▶ Brief
For each line of the listing that holds "evenodd", show the full line.

┏━━

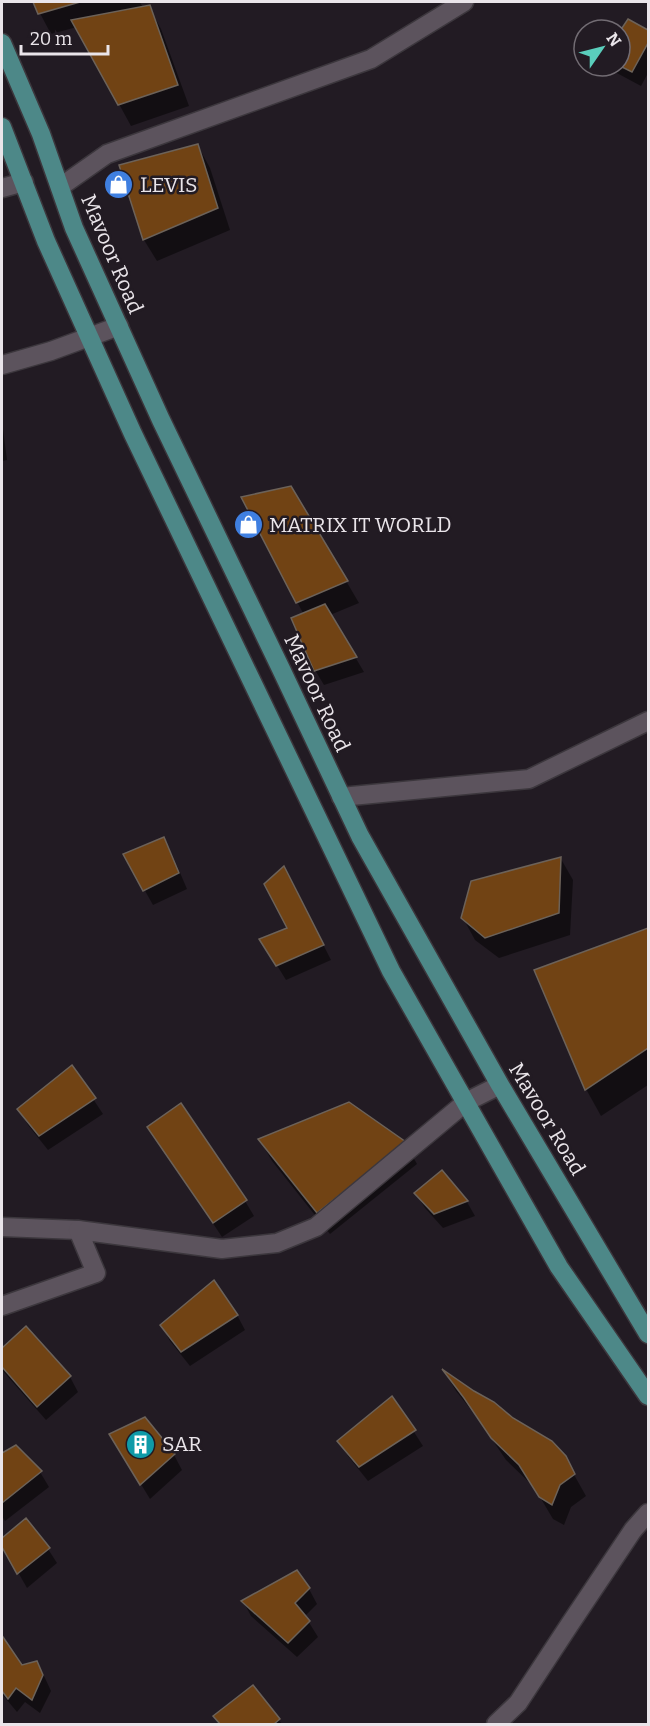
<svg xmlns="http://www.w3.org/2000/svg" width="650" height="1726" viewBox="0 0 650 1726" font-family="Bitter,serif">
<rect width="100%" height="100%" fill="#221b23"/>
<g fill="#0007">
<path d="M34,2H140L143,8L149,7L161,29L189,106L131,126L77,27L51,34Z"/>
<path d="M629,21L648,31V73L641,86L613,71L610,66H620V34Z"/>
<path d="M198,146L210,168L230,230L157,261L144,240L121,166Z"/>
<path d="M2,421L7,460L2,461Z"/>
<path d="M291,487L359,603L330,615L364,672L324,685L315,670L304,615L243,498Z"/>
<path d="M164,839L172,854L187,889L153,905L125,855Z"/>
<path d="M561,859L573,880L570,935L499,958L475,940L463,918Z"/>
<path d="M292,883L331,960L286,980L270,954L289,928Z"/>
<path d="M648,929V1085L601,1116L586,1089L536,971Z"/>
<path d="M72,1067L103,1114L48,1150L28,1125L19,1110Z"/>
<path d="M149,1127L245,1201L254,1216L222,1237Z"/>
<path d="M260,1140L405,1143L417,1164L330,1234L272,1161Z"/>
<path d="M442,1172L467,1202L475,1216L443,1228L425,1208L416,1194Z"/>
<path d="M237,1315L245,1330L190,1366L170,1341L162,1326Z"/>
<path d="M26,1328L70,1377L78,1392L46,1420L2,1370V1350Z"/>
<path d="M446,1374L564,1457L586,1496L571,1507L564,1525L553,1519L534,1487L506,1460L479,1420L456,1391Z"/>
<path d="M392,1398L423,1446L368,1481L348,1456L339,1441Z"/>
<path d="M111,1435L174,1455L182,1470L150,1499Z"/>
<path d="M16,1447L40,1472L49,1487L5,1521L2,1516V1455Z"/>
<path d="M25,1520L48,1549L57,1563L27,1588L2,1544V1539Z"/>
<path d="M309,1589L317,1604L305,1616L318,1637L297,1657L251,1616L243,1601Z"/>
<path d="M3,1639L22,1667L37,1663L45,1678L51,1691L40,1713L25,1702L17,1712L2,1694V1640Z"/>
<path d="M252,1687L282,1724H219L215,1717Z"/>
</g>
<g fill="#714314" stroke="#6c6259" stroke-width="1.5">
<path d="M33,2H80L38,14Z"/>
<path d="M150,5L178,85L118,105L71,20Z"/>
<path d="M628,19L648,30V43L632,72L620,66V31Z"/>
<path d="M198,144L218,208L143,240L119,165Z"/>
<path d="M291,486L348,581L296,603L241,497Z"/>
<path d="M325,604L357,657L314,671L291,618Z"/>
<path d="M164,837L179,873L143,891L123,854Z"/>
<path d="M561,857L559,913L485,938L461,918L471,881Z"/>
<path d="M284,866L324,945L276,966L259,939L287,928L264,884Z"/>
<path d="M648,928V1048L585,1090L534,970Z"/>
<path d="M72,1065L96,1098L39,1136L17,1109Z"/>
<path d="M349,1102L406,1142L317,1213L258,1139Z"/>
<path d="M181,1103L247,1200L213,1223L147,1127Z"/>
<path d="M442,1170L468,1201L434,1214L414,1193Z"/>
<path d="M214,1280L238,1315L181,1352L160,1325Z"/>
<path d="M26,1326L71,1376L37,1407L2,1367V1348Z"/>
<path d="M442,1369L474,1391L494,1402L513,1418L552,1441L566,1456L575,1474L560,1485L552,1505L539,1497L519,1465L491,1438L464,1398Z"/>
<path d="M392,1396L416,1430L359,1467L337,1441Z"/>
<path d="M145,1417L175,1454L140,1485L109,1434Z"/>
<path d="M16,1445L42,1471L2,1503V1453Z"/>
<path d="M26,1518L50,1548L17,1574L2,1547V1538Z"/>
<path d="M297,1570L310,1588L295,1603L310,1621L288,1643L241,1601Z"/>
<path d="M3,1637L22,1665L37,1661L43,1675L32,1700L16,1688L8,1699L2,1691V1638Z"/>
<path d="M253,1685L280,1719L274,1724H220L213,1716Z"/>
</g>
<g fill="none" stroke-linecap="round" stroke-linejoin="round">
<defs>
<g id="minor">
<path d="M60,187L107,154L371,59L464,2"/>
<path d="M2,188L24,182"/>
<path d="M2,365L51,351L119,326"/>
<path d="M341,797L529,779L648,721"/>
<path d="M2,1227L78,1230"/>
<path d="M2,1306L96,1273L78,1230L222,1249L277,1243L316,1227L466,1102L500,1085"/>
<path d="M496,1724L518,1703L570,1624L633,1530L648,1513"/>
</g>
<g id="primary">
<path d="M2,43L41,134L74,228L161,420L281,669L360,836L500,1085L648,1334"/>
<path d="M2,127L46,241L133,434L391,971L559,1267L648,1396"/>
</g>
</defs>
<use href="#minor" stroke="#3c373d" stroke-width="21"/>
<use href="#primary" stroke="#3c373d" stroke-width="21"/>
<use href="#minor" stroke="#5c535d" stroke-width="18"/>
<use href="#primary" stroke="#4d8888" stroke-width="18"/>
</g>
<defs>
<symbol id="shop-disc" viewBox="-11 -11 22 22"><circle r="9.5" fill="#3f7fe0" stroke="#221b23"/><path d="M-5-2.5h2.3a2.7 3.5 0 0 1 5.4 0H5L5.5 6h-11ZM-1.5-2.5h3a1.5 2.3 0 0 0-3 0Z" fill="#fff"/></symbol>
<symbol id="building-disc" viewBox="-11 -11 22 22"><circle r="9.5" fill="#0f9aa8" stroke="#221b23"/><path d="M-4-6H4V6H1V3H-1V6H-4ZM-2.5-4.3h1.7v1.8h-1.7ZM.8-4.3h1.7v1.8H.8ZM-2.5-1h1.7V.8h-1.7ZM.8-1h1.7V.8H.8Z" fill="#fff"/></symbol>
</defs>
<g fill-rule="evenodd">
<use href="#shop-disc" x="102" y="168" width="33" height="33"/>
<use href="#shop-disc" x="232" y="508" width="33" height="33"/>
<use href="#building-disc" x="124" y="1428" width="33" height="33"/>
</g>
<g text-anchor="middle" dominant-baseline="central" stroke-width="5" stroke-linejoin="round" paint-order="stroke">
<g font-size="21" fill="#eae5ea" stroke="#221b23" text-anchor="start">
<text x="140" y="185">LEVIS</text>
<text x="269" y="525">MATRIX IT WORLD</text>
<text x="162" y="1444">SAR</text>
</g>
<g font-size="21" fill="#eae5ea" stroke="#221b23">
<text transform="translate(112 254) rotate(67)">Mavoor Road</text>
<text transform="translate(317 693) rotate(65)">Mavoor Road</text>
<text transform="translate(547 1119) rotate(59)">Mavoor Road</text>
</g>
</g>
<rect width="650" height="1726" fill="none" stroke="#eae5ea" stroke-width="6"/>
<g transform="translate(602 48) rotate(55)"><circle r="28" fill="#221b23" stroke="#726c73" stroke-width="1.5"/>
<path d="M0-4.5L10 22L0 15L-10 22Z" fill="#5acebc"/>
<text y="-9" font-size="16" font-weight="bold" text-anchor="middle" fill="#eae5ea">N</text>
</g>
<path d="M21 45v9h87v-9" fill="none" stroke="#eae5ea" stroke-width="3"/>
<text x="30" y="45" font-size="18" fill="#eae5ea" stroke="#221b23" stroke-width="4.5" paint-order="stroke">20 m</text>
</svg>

┗━━
┏━━

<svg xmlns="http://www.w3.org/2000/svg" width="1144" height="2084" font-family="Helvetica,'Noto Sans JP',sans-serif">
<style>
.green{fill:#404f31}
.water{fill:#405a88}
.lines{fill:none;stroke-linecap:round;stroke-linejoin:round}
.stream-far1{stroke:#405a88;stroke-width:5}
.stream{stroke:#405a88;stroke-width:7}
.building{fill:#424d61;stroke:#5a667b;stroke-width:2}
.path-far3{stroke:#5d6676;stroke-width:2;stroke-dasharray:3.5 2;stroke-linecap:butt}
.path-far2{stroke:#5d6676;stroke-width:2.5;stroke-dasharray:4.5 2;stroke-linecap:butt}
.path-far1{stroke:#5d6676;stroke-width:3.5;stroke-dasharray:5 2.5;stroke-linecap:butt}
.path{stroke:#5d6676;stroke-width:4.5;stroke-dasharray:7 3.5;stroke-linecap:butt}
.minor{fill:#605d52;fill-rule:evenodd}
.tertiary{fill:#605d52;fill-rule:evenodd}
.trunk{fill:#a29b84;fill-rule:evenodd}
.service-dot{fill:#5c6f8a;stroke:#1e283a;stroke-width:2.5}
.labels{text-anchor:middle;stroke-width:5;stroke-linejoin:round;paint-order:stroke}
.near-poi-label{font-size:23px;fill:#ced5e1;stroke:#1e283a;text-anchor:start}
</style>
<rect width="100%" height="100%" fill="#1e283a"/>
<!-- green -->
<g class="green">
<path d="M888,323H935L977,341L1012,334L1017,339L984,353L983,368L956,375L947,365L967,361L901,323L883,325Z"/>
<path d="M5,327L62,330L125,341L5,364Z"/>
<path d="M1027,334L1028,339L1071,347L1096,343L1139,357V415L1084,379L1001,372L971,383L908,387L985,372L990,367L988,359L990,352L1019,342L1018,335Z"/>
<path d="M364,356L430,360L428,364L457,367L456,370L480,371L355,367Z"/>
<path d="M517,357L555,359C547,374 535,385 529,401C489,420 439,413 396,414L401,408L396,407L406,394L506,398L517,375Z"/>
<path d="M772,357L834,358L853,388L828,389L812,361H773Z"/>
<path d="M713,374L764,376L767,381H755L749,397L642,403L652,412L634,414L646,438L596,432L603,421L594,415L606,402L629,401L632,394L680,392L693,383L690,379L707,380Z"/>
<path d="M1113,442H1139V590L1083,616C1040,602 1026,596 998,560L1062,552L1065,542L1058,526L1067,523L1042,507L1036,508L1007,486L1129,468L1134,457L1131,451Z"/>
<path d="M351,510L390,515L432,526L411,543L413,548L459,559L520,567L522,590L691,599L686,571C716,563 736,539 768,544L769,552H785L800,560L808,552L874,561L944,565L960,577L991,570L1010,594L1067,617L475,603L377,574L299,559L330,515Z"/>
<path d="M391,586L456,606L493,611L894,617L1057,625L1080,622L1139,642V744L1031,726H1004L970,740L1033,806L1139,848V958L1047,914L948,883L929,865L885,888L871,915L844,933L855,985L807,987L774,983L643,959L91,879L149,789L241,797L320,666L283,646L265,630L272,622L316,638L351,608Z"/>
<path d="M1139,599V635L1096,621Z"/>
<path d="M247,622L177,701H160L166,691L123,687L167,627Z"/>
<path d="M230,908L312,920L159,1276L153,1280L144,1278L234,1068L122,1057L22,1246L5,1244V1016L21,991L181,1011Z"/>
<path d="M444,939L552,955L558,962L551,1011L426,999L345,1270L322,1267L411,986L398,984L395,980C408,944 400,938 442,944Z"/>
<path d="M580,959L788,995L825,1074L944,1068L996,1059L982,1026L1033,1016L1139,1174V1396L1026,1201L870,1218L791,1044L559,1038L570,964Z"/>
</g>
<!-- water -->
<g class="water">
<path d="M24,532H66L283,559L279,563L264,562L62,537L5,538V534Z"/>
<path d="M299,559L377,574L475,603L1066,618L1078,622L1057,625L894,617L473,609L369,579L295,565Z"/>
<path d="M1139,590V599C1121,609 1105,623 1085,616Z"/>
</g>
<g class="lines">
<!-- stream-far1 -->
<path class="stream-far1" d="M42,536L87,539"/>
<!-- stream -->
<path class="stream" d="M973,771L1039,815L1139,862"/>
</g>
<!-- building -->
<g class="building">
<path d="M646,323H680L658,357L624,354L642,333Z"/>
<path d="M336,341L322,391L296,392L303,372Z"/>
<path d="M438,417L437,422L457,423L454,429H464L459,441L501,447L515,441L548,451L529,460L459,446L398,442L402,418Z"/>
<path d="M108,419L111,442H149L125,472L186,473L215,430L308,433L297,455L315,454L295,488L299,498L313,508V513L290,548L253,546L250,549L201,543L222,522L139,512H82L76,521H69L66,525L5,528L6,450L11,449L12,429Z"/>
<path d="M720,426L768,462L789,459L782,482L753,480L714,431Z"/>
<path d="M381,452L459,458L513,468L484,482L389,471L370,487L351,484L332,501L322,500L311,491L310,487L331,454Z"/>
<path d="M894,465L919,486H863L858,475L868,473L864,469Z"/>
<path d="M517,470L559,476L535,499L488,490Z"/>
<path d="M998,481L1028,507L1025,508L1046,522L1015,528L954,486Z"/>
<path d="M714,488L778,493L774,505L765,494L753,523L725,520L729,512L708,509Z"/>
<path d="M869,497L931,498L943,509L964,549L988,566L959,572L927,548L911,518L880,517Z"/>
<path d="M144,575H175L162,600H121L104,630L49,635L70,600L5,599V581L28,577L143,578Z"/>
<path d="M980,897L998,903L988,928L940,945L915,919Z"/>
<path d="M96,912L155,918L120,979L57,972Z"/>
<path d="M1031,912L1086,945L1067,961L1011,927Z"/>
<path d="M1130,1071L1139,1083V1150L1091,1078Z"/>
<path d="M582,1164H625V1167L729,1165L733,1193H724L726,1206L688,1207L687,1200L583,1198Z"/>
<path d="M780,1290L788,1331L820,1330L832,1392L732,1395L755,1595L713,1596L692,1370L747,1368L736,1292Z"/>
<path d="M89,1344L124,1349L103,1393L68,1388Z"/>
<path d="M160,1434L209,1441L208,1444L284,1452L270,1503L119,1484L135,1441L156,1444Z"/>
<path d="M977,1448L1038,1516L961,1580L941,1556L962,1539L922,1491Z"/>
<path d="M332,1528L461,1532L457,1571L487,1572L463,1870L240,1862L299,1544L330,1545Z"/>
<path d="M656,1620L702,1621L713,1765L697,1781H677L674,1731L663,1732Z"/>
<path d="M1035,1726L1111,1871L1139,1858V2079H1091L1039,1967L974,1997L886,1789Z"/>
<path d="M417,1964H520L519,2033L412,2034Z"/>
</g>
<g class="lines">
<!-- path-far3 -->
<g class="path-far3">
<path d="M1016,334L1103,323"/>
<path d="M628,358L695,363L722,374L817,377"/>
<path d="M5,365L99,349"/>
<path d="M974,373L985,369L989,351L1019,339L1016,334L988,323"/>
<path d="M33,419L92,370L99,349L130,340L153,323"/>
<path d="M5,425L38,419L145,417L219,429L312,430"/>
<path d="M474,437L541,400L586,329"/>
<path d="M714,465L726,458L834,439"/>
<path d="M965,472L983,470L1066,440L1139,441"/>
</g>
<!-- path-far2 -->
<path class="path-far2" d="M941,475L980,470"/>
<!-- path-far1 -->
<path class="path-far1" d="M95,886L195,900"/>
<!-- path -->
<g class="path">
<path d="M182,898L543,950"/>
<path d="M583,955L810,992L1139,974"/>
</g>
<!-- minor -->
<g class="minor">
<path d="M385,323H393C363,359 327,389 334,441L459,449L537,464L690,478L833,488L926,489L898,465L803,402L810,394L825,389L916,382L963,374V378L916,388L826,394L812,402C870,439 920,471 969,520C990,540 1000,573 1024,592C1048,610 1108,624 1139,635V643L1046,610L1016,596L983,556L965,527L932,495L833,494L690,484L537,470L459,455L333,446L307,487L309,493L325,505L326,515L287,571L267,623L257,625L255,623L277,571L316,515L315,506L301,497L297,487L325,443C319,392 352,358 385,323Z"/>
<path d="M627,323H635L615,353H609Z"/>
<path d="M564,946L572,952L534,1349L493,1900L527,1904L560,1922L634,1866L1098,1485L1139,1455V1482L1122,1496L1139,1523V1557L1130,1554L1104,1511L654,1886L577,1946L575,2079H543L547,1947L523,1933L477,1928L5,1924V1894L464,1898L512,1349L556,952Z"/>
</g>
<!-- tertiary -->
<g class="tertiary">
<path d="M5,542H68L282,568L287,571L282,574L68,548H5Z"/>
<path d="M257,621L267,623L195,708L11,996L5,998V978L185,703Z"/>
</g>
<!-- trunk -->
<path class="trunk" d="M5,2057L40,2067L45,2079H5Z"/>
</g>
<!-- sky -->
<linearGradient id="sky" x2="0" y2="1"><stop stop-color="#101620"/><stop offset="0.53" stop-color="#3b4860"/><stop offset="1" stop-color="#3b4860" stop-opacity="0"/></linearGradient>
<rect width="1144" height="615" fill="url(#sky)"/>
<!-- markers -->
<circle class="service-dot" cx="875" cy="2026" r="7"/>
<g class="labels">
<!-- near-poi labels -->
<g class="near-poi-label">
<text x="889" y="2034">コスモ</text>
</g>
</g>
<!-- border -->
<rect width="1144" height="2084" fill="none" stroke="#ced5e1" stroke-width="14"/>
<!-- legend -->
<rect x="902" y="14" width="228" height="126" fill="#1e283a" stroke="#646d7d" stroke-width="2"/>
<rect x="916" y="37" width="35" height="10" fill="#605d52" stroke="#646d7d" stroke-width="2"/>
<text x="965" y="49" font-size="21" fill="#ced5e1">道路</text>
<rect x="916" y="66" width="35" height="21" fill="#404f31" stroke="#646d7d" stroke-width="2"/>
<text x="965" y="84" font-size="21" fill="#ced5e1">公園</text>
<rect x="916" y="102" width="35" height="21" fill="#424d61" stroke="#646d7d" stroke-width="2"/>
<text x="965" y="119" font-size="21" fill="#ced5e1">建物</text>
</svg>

┗━━

▶ Completed exercise
<g fill-rule="evenodd">
.minor{fill:#605d52;fill-rule:evenodd}
.tertiary{fill:#605d52;fill-rule:evenodd}
.trunk{fill:#a29b84;fill-rule:evenodd}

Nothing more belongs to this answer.